Я взялась за горло и откашлялась, сгибаясь в талии. Пусть потом мне будет очень плохо, но сейчас я выдержу. В моих глазах Доктор отныне утратил все свои лицензии и медицинское образование, отрёкся от врачебной клятвы. Он не имеет права предоставлять услуги и называться Доктором.
— Я закончила и хочу продолжить написание программы! — требовательно озвучила я.
— Я запрещаю! — закричал он, я боязливо отскочила ближе к входной двери.
— Почему?
Вместо ответа тяжёлый, раздражённый вздох и непроизвольные покачивания головой. Одежда стянулась на его широкой спине, плечи осунулись, сдавленные кулаки вгрызлись в подоконник.

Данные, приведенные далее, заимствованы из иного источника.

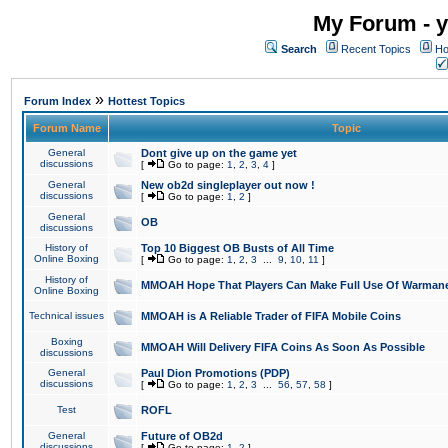
My Forum - y
Search
Recent Topics
Ho
»
Forum Index
Hottest Topics
Forum Name
Topic
General
Dont give up on the game yet
discussions
[
Go to page:
1
,
2
,
3
,
4
]
General
New ob2d singleplayer out now !
discussions
[
Go to page:
1
,
2
]
General
OB
discussions
History of
Top 10 Biggest OB Busts of All Time
Online Boxing
[
Go to page:
1
,
2
,
3
...
9
,
10
,
11
]
History of
MMOAH Hope That Players Can Make Full Use Of Warman
Online Boxing
Technical issues
MMOAH is A Reliable Trader of FIFA Mobile Coins
Boxing
MMOAH Will Delivery FIFA Coins As Soon As Possible
discussions
General
Paul Dion Promotions (PDP)
discussions
[
Go to page:
1
,
2
,
3
...
56
,
57
,
58
]
Test
ROFL
General
Future of OB2d
discussions
[
Go to page:
1
,
2
]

— Если ты сейчас же, — заговорил он не голосом, а рыком.
Угрозу Доктора прервала открывшаяся дверь. В кабинет вошла Сьюзан. Заплаканная Сьюзан, держащая ладонь на щеке. Сквозь пелену слез она растеряно посмотрела сначала на меня, бледную как полотно, потом на Доктора, дышащего яростью. Губы девушки зашевелились, но не породили звука. Она всхлипнула.
— Убирайтесь отсюда обе! — Доктор указал пальцем на дверь, чёрные, хищные глаза таращились в никуда.
Сьюзан разрыдалась, я схватила её за руку и потащила к выходу.
Убийца остался один на один с угрызениями совести.
Понять этого мужчину будет сложнее, чем разобрать докторский почерк.